PROVIDED TEXT:

§

First time posting here. I'm a Ruby newbie, so apologies if this question
sounds dumb.
I've found something I'm unable to explain. It's either a 'bug' or a
confusing feature. See code below (taken from rubylearning.com):
···
---
"# p019mtdarry.rb
# if you give return multiple parameters,
# the method returns them in an array
# The times method of the Integer class iterates block num times,
# passing in values from zero to num-1
def mtdarry
10.times do |num|
square = num * num
return num, square if num > 5
end
end
# using parallel assignment to collect the return value
num, square = mtdarry
puts num
puts square"
---
The output is meant to be as follows:
---
">ruby p019mtdarry.rb
6
36
Exit code: 0"
---
This is the output for the code above. However, if I change 10.times to
6.times, the 'puts num' output is 6, and the square output is blank.
The reason this is odd is, if the values for num go from 0 to 5, then the
output of puts num should be 5. However, as the output of puts num is 6,
then the puts square output should be 36, but instead it is blank.
I've tested this on both Ruby 1.9.2 and 1.9.3 (p0). My question is, should
I raise this as a bug or have I missed something in my program analysis?
A Ruby method will return the value of the last expression in the method,
unless there is an earlier return statement.
In the interest of "teaching you to fish", I'll just ask a couple of
leading questions:
What happens if you use 5.times?
What happens if you use 7.times?
Does that help?
Randy
···
On Wed, Feb 8, 2012 at 8:56 AM, Tom Clarke <tarclarke@gmail.com> wrote:
Hi all,
First time posting here. I'm a Ruby newbie, so apologies if this question
sounds dumb.
I've found something I'm unable to explain. It's either a 'bug' or a
confusing feature. See code below (taken from rubylearning.com):
---
"# p019mtdarry.rb
# if you give return multiple parameters,
# the method returns them in an array
# The times method of the Integer class iterates block num times,
# passing in values from zero to num-1
def mtdarry
10.times do |num|
square = num * num
return num, square if num > 5
end
end
# using parallel assignment to collect the return value
num, square = mtdarry
puts num
puts square"
---
The output is meant to be as follows:
---
">ruby p019mtdarry.rb
6
36
>Exit code: 0"
---
This is the output for the code above. However, if I change 10.times to
6.times, the 'puts num' output is 6, and the square output is blank.
The reason this is odd is, if the values for num go from 0 to 5, then the
output of puts num should be 5. However, as the output of puts num is 6,
then the puts square output should be 36, but instead it is blank.
I've tested this on both Ruby 1.9.2 and 1.9.3 (p0). My question is, should
I raise this as a bug or have I missed something in my program analysis?
Thanks,
Tom
--
Randy Coulman
rcoulman@gmail.com
Twitter: @randycoulman
I have already tried 7.times, which fixes the issue, but that is not
relevant to the issue I raised.
Let's remind ourselves of the most pertinent section of the code in
question:
return num, square if num > 5
At the last time when this code is encountered, num is equal to 6 (as is
displayed by the later 'puts num' statement output). The value for square
is to be outputted if num is greater than 5. As 6 is greater than 5 then
the value for square should be returned (which will be 36 when num is 6).

§

INFORMATION SHOWN:

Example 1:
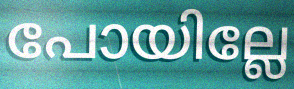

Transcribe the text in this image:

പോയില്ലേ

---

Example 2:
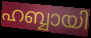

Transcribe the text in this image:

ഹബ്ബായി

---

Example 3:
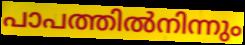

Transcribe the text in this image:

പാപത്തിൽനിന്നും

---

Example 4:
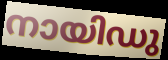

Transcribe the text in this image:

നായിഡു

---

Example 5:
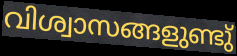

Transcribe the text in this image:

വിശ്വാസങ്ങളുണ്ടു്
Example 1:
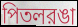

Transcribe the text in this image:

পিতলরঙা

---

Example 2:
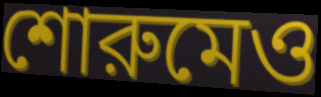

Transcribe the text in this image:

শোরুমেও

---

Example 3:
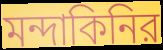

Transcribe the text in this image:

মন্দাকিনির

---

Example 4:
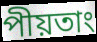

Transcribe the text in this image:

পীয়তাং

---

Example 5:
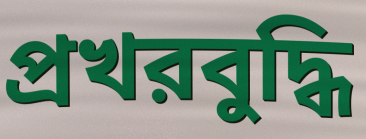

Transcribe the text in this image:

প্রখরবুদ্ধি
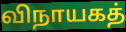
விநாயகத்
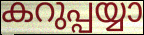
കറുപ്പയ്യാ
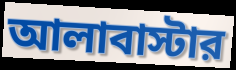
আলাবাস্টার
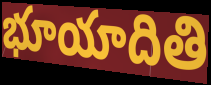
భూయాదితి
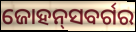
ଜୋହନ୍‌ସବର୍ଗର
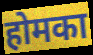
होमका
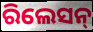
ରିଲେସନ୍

§

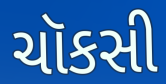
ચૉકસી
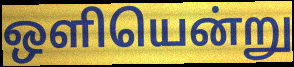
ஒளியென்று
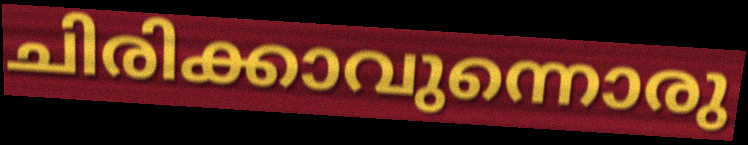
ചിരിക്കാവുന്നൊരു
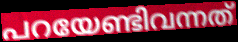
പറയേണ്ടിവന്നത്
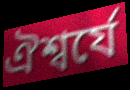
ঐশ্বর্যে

§

SHORT EXERCISE:
Answer these questions about the Ruby thread:
1. From which site was the example code taken?
2. Which two variations of the loop count does the reply suggest trying?
3. On which Ruby versions was the behavior tested?

SOLUTION:
1. rubylearning.com
2. 5.times and 7.times
3. Ruby 1.9.2 and 1.9.3 (p0)